With AWS Security Hub, customers can quickly see their entire AWS security and compliance state in one place.

AWS Security Hub collects and aggregates findings from the security services it discovers in a customer's environment, such as intrusion detection findings from Amazon GuardDuty, vulnerability scan results from Amazon Inspector, sensitive data identifications from Amazon Macie, and findings generated by a range of security tools from AWS Partner Network (APN) partners.

Findings are correlated into integrated dashboards that visualise and summarise a customer's current security and compliance status, and highlight trends and Amazon Elastic Compute Cloud (Amazon EC2) instances that are generating an increasing number of findings.

Customers can run automated, continuous configuration and compliance checks based on industry standards and best practices, such as the Center for Internet Security (CIS) AWS Foundations Benchmark, identifying specific accounts and resources that require attention.

AWS Security Hub integrates with Amazon CloudWatch and AWS Lambda, allowing customers to execute automated remediation actions based on specific types of findings.
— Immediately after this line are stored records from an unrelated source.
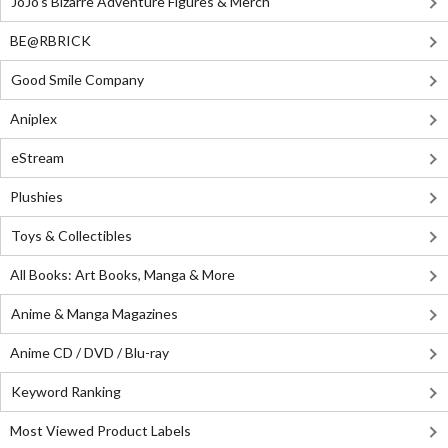
JoJo's Bizarre Adventure Figures & Merch
BE@RBRICK
Good Smile Company
Aniplex
eStream
Plushies
Toys & Collectibles
All Books: Art Books, Manga & More
Anime & Manga Magazines
Anime CD / DVD / Blu-ray
Keyword Ranking
Most Viewed Product Labels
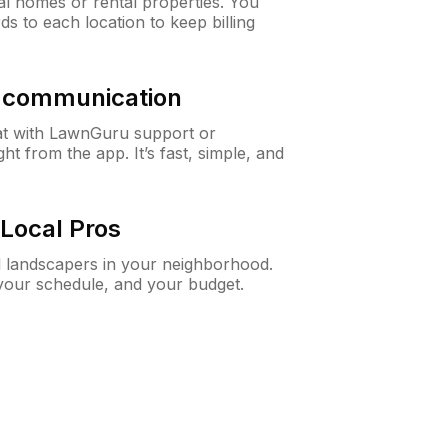
al homes or rental properties. You
ds to each location to keep billing
& communication
at with LawnGuru support or
t from the app. It’s fast, simple, and
Local Pros
d landscapers in your neighborhood.
 your schedule, and your budget.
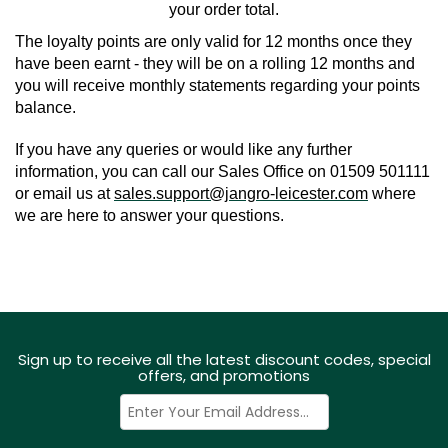
your order total.
The loyalty points are only valid for 12 months once they 
have been earnt - they will be on a rolling 12 months and 
you will receive monthly statements regarding your points 
balance.
If you have any queries or would like any further 
information, you can call our Sales Office on 01509 501111 
or email us at 
sales.support@jangro-leicester.com
 where 
we are here to answer your questions.
Sign up to receive all the latest discount codes, special
offers, and promotions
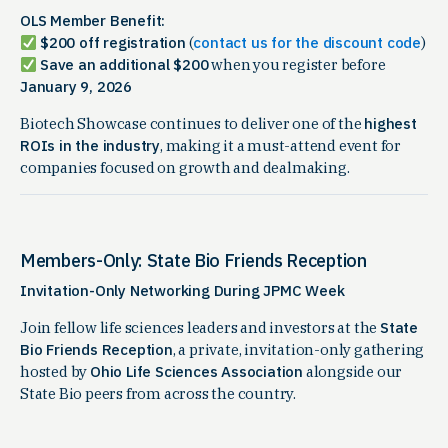
OLS Member Benefit:
$200 off registration
(
contact us for the discount code
)
Save an additional $200
when you register before
January 9, 2026
Biotech Showcase continues to deliver one of the
highest
ROIs in the industry
, making it a must-attend event for
companies focused on growth and dealmaking.
Members-Only: State Bio Friends Reception
Invitation-Only Networking During JPMC Week
Join fellow life sciences leaders and investors at the
State
Bio Friends Reception
, a private, invitation-only gathering
hosted by
Ohio Life Sciences Association
alongside our
State Bio peers from across the country.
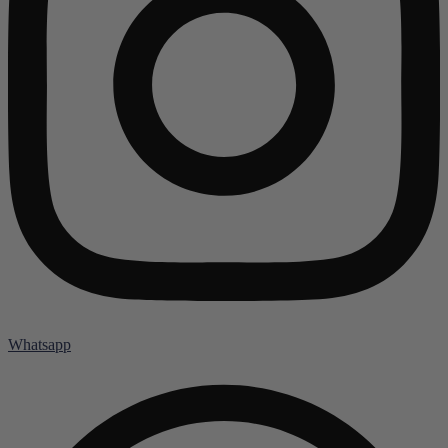
Whatsapp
Customers can also integrate AWS Security Hub with their automation workflows and third-party tools like ticketing, chat, and Security Information and Event Management (SIEM) systems to quickly take action on issues.
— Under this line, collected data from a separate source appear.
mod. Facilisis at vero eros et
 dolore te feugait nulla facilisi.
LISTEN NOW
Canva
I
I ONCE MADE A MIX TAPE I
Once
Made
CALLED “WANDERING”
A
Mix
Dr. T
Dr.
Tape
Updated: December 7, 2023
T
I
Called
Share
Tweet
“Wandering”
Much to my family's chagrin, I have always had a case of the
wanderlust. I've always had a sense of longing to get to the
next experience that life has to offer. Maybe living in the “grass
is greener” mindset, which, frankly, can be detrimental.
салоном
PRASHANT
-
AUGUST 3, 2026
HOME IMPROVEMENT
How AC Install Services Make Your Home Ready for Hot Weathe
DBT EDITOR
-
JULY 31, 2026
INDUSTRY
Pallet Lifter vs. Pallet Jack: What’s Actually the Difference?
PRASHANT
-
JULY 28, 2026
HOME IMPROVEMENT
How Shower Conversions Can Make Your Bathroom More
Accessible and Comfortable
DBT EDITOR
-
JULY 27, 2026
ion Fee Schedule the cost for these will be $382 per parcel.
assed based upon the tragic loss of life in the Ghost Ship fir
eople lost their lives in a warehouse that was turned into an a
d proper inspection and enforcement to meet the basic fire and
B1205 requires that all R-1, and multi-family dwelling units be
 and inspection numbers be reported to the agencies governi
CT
Providers such as Alert Logic, Armor, Barracuda, Check Point, Cloud Custodian, CrowdStrike, CyberArk, Demisto, F5, Fortinet, GuardiCore, IBM, McAfee, Palo Alto Networks, Qualys, Rapid7, Splunk, Sophos, Sumo Logic, Symantec, Tenable, Trend Micro, Turbot, and Twistlock have built integrations with AWS Security Hub, with more coming soon.

AWS Lake Formation makes it easier to set up a secure data lake

A lot of customers are talking about data lakes because they understand that it is useful to remove siloes and have all of their data reside in a central place where they can apply analytics and machine learning.
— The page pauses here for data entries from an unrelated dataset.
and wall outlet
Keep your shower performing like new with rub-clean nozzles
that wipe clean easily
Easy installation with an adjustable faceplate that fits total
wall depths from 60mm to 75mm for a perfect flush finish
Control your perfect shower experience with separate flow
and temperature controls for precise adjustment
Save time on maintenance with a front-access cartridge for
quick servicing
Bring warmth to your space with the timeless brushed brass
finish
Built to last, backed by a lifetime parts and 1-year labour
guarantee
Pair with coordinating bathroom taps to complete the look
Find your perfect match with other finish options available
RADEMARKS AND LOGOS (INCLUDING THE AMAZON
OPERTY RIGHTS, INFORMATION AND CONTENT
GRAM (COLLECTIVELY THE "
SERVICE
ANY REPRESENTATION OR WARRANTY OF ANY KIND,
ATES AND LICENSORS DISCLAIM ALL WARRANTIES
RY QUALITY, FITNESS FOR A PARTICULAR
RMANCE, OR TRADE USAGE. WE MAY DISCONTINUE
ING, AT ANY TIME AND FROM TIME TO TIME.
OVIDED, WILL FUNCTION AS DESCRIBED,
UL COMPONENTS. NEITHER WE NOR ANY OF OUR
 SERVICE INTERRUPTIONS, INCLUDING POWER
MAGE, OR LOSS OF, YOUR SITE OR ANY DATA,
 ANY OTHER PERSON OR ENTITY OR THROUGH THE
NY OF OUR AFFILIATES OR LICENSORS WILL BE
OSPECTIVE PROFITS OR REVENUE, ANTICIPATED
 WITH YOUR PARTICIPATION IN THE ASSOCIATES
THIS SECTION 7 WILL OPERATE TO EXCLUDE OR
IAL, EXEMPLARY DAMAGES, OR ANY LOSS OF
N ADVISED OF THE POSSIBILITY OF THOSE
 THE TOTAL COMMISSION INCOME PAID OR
Amazon Simple Storage Service (Amazon S3) is the natural place to have a data lake because of all of the security, access control, operational performance, functionality, and management controls it offers, as well as the proximity to the analytics and machine learning services available in AWS.

It turns out, however, that building and managing a data lake is a complex and time-consuming process that requires customers to load data from diverse sources, set up buckets and partitions, clean and prepare data, configure and enforce security policies across a range of services, granularly configure access control settings, and more.

AWS Lake Formation removes much of this heavy lifting, allowing customers to build a data lake in a matter of days.

Using AWS Lake Formation, customers simply define the data sources they wish to ingest and then select from a prescribed list of data access and security policies to apply, removing the need to define and enforce policies across their analytics applications.

AWS Lake Formation then collects the data and moves it into a new Amazon S3 data lake, extracting technical metadata in the process to Catalogue and organise the data for easier discovery.

The service automatically optimises the partitioning of data to improve performance and reduce costs, transforms data into formats like Apache Parquet and ORC for faster analytics, and also uses machine learning to deduplicate matching records to increase data quality.

Customers can use AWS Lake Formation to centrally define and manage security, governance, and auditing policies for their data lake.

Policies will then be consistently implemented, reducing the duplicative work of manually defining and enforcing them across a customer's security, storage, analytics, and machine learning services.

AWS Lake Formation also provides a centralised, customisable catalogue which describes available data sets and their appropriate business use.

This reduces the time that analysts and data scientists must spend hunting down the right data set for their needs, and enables users to conduct combined, self-service analytics jobs with their choice of analytics and machine learning services, including Amazon EMR, Amazon Redshift, Amazon Athena, Amazon Sagemaker, and Amazon QuickSight.